Ce magistrat a rendu compte des plaidoiries dans le délibéré de la cour, composée de :
Monsieur Philippe ASNARD, Président de chambre
Madame Marie-Anne BLOCH, Conseiller
Monsieur Benjamin FAURE, Conseiller
Greffier lors des débats : Mme Karen VANNUCCI.
Les parties ont été avisées que le prononcé de la décision aurait lieu par mise à disposition au greffe le 27 Mars 2025.
ARRÊT
réputé contradictoire,
Prononcé par mise à disposition au greffe le 27 Mars 2025.

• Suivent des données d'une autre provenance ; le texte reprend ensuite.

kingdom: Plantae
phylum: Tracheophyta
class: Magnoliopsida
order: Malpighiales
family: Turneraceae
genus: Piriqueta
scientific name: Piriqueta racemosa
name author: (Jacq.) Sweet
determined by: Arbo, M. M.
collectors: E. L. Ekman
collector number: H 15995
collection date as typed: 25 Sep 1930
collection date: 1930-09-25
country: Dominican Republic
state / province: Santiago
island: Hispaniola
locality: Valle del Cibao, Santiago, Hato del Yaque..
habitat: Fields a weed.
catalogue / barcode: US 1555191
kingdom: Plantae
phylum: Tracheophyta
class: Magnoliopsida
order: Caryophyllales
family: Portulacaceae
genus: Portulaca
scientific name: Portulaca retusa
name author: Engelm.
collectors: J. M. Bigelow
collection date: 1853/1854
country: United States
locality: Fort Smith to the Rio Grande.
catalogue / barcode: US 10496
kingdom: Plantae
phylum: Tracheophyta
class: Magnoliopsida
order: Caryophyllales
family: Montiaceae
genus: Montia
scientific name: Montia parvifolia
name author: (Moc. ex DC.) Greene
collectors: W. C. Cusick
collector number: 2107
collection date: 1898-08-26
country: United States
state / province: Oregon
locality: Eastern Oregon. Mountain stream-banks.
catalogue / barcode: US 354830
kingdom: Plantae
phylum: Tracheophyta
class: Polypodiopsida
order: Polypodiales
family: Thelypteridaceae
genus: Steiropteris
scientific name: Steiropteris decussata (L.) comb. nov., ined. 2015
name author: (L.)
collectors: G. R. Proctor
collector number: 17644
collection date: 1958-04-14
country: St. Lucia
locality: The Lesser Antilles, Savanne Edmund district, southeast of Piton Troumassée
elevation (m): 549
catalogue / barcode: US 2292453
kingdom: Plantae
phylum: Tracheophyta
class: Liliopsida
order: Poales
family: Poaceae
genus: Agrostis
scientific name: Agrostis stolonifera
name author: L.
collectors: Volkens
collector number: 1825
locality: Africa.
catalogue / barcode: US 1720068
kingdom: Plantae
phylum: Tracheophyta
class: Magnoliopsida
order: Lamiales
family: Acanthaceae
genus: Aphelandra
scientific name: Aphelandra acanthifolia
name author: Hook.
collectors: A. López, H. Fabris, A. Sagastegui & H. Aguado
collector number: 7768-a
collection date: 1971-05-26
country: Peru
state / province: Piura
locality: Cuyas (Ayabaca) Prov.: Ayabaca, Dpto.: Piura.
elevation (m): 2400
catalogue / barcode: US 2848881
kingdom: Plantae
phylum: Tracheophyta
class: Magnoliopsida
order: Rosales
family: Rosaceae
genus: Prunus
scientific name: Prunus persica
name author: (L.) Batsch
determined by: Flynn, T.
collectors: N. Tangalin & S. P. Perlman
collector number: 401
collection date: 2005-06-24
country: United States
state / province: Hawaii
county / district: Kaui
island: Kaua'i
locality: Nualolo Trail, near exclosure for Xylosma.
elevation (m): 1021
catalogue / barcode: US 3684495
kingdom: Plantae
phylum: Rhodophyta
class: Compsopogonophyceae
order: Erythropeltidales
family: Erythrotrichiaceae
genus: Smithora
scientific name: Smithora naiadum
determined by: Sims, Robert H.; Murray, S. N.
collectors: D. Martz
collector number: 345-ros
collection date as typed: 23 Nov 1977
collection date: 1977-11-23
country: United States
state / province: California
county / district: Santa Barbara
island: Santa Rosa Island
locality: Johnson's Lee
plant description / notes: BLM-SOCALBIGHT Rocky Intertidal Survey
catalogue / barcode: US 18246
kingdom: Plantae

Signé par Monsieur Philippe ASNARD, Président de chambre et Mme Karen VANNUCCI, auquel la minute de la décision a été remise par le magistrat signataire.
***
EXPOSE DU LITIGE
Se prétendant salarié de la société TD DEVELOPPEMENT et se plaignant de ne pas avoir été rempli de ses droits au cours de la relation de travail, Monsieur [N], par requête reçue le 20 juin 2023, a saisi le juge des référés du conseil de prud’hommes de Fréjus pour obtenir la condamnation de la société à lui payer une somme de 75.000 ' retenue sur sa rétribution.
Par ordonnance en date du 04 septembre 2023, la formation de référé du Conseil de Prud’hommes de Fréjus:
— a mis hors de cause Maître [R] [H].
— S’est déclarée compétente et a rejeté la demande d’incompétence au profit du TRIBUNAL DE COMMERCE DE MARSEILLE et a':
— ordonné le paiement par la SAS TD DEVELOPPEMENT à Monsieur [P] [N]
de la somme de 75.000 ' au titre des retenues salariales non justifiées assortie des intérêts légaux à compter du 29 juin 2023.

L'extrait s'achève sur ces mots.